During the 1998 Berkshire Hathaway Annual Meeting, Warren Buffett states that they haven’t found attractive investment opportunities in equities for a while. He also discusses how long investors should wait for the right opportunities. Here’s an excerpt from the meeting:
Buffett: Well you’re correct that we have not found anything to speak of in equities in a good many months and the question of how long we wait. We wait indefinitely. We are not going to buy anything just to buy something.
We will only buy something if we think we’re getting something attractive and that… and incidentally if things were five percent cheaper, were ten percent cheaper, that wouldn’t change anything materially.
So we have no idea when that period ends.

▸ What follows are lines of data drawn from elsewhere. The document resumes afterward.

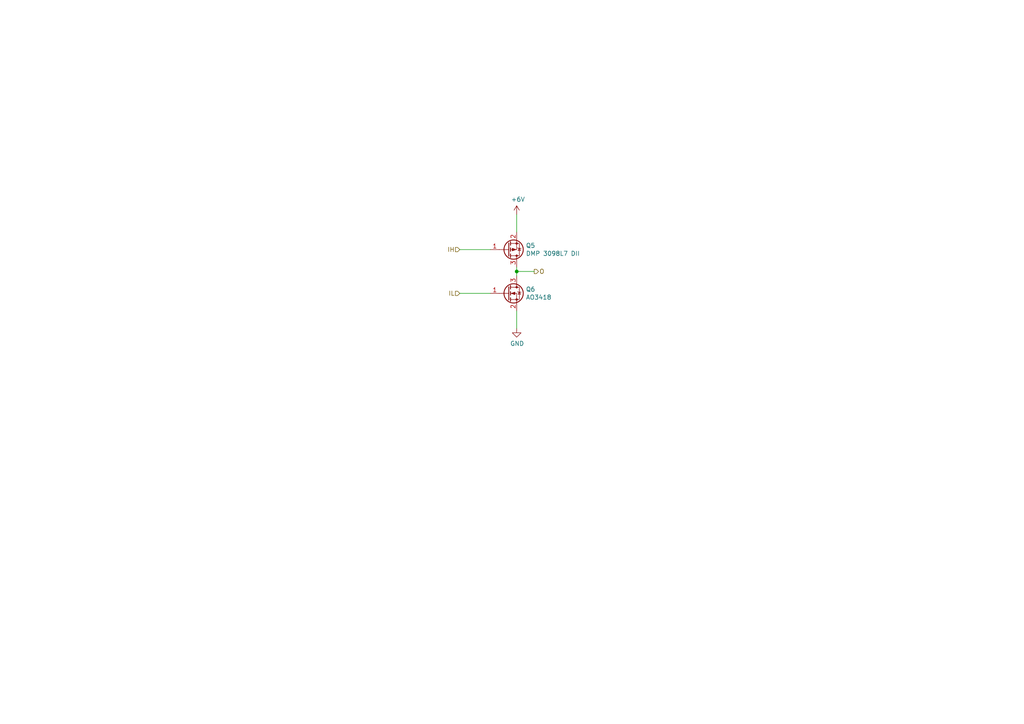
<source format=kicad_sch>
(kicad_sch (version 20211123) (generator eeschema)

  (uuid 4039ea1d-9d8b-40c0-bfd7-97c176813359)

  (paper "A4")

  

  (junction (at 149.86 78.74) (diameter 0) (color 0 0 0 0)
    (uuid 73255fae-9600-4a0f-8e39-3ff2d3746761)
  )

  (wire (pts (xy 149.86 77.47) (xy 149.86 78.74))
    (stroke (width 0) (type default) (color 0 0 0 0))
    (uuid 386ff3c4-bd55-437e-91ab-7dd599df090d)
  )
  (wire (pts (xy 149.86 90.17) (xy 149.86 95.25))
    (stroke (width 0) (type default) (color 0 0 0 0))
    (uuid 7cb7a381-666b-45e2-8991-f73787917517)
  )
  (wire (pts (xy 149.86 78.74) (xy 149.86 80.01))
    (stroke (width 0) (type default) (color 0 0 0 0))
    (uuid 89f3b4a2-68fc-47eb-b74c-24aecf39a431)
  )
  (wire (pts (xy 133.35 85.09) (xy 142.24 85.09))
    (stroke (width 0) (type default) (color 0 0 0 0))
    (uuid 8c821008-f64b-4df3-ae43-1bb71613a743)
  )
  (wire (pts (xy 133.35 72.39) (xy 142.24 72.39))
    (stroke (width 0) (type default) (color 0 0 0 0))
    (uuid a294d8c4-8b53-412d-8b27-b3493f1c7fc8)
  )
  (wire (pts (xy 149.86 62.23) (xy 149.86 67.31))
    (stroke (width 0) (type default) (color 0 0 0 0))
    (uuid a86804b6-7256-47c5-bdd7-fbd68370332a)
  )
  (wire (pts (xy 154.94 78.74) (xy 149.86 78.74))
    (stroke (width 0) (type default) (color 0 0 0 0))
    (uuid ddfcc21a-897b-4145-9d57-244737eadfbf)
  )

  (hierarchical_label "IL" (shape input) (at 133.35 85.09 180)
    (effects (font (size 1.27 1.27)) (justify right))
    (uuid 9efc6687-9376-4297-8921-b054c9606bb1)
  )
  (hierarchical_label "IH" (shape input) (at 133.35 72.39 180)
    (effects (font (size 1.27 1.27)) (justify right))
    (uuid d2ae16a5-b8e0-4ac6-b1aa-4c9e368aeb57)
  )
  (hierarchical_label "O" (shape output) (at 154.94 78.74 0)
    (effects (font (size 1.27 1.27)) (justify left))
    (uuid e2a46c52-12e6-49af-aa6c-3b42e696ea37)
  )

  (symbol (lib_id "Device:Q_PMOS_GSD") (at 147.32 72.39 0) (mirror x) (unit 1)
    (in_bom yes) (on_board yes)
    (uuid 00000000-0000-0000-0000-00005ef44d90)
    (property "Reference" "Q5" (id 0) (at 152.5016 71.2216 0)
      (effects (font (size 1.27 1.27)) (justify left))
    )
    (property "Value" "DMP 3098L7 DII" (id 1) (at 152.5016 73.533 0)
      (effects (font (size 1.27 1.27)) (justify left))
    )
    (property "Footprint" "Package_TO_SOT_SMD:SOT-23_Handsoldering" (id 2) (at 152.4 74.93 0)
      (effects (font (size 1.27 1.27)) hide)
    )
    (property "Datasheet" "~" (id 3) (at 147.32 72.39 0)
      (effects (font (size 1.27 1.27)) hide)
    )
    (pin "1" (uuid 4f5e9dd3-8ac1-4daa-aaf1-756800d8635b))
    (pin "2" (uuid 40330880-557e-41c3-a1f0-6d18471585d6))
    (pin "3" (uuid c3dc9e3d-fc25-4103-99a7-b81bae9ae9db))
  )

  (symbol (lib_id "power:+6V") (at 149.86 62.23 0) (unit 1)
    (in_bom yes) (on_board yes)
    (uuid 00000000-0000-0000-0000-00005f0879bb)
    (property "Reference" "#PWR0138" (id 0) (at 149.86 66.04 0)
      (effects (font (size 1.27 1.27)) hide)
    )
    (property "Value" "+6V" (id 1) (at 150.241 57.8358 0))
    (property "Footprint" "" (id 2) (at 149.86 62.23 0)
      (effects (font (size 1.27 1.27)) hide)
    )
    (property "Datasheet" "" (id 3) (at 149.86 62.23 0)
      (effects (font (size 1.27 1.27)) hide)
    )
    (pin "1" (uuid 7f169f27-ee50-4119-976d-d63435ceb03a))
  )

  (symbol (lib_id "Device:Q_NMOS_GSD") (at 147.32 85.09 0) (unit 1)
    (in_bom yes) (on_board yes)
    (uuid 00000000-0000-0000-0000-00005f69a29e)
    (property "Reference" "Q6" (id 0) (at 152.5016 83.9216 0)
      (effects (font (size 1.27 1.27)) (justify left))
    )
    (property "Value" "AO3418" (id 1) (at 152.5016 86.233 0)
      (effects (font (size 1.27 1.27)) (justify left))
    )
    (property "Footprint" "Package_TO_SOT_SMD:SOT-23_Handsoldering" (id 2) (at 152.4 82.55 0)
      (effects (font (size 1.27 1.27)) hide)
    )
    (property "Datasheet" "~" (id 3) (at 147.32 85.09 0)
      (effects (font (size 1.27 1.27)) hide)
    )
    (pin "1" (uuid d90f3b9d-4e2b-4d2c-be79-9306761e3ea8))
    (pin "2" (uuid 71b3737d-7b15-45d5-a1b9-25a654466f14))
    (pin "3" (uuid fe1f09a9-4b26-40b6-b911-8d2fbc7d7e70))
  )

  (symbol (lib_id "power:GND") (at 149.86 95.25 0) (unit 1)
    (in_bom yes) (on_board yes)
    (uuid 00000000-0000-0000-0000-00005f69a29f)
    (property "Reference" "#PWR0137" (id 0) (at 149.86 101.6 0)
      (effects (font (size 1.27 1.27)) hide)
    )
    (property "Value" "GND" (id 1) (at 149.987 99.6442 0))
    (property "Footprint" "" (id 2) (at 149.86 95.25 0)
      (effects (font (size 1.27 1.27)) hide)
    )
    (property "Datasheet" "" (id 3) (at 149.86 95.25 0)
      (effects (font (size 1.27 1.27)) hide)
    )
    (pin "1" (uuid d31ac3a6-0499-4277-9737-c41df2d0bd9e))
  )
)

</source>
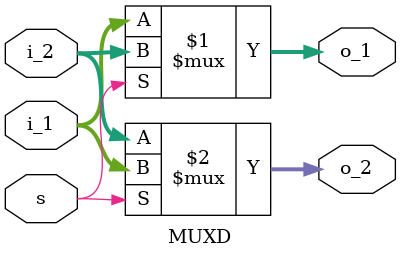
<source format=v>
module MUXD
(
    input [31:0]i_1,i_2,
    input s,
    output [31:0]o_1,o_2
);
assign o_1 = s ? i_2 : i_1;
assign o_2 = s ? i_1 : i_2;
endmodule


</source>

We have no idea whether equities stay where they are.
But even then aren’t in the least mouth-watering, so we won’t feel we’ve missed anything particularly if returns stay where they are.
Because if it turns out that these levels are okay, they still will not produce great returns from here in our view.
That doesn’t mean you couldn’t have a tremendous market in the short term or something of the sort. Markets can do anything. I mean you look at the history of markets and you just see everything under the sun.
But we will not… you know we have no time time-frame. If the money piles up the money piles up and when we see something that makes sense we’re willing to act very fast, very big, but we’re not willing to act on anything that doesn’t check out in our view.
You don’t get paid for activity, you only get paid for being right. Charlie?
Munger: An occasional dull stretch for new buying, this is no great tragedy in an investment lifetime. And other things may be possible in such an era too. I mean it isn’t like we have a quiver with only one arrow.